■ Task directions ■
Within the records that follow, find every line containing the string "Just". Copy those lines.
________________________________________
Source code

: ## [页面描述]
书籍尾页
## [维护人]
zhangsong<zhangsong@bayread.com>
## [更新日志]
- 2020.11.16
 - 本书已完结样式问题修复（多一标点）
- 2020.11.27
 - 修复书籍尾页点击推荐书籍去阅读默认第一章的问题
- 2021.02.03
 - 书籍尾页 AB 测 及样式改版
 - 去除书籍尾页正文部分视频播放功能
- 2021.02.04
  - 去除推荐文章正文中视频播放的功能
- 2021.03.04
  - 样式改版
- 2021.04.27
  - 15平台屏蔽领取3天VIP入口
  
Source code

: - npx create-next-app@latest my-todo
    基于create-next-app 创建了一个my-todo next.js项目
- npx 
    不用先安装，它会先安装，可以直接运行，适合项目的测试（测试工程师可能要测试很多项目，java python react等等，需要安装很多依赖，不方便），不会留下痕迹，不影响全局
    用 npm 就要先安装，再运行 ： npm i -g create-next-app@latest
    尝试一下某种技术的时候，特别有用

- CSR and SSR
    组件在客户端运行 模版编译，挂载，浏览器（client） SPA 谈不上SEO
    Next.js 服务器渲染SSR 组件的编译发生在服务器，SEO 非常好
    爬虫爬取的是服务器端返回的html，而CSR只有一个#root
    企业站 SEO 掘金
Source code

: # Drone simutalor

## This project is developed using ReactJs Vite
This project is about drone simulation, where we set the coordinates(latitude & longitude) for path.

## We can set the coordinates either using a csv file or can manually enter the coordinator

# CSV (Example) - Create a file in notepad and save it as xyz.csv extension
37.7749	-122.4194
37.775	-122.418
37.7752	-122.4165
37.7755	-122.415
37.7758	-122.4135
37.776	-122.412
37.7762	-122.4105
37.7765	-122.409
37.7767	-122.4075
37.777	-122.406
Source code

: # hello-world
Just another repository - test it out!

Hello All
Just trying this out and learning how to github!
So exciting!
________________________________________
■ Expected answer ■
Just another repository - test it out!
Just trying this out and learning how to github!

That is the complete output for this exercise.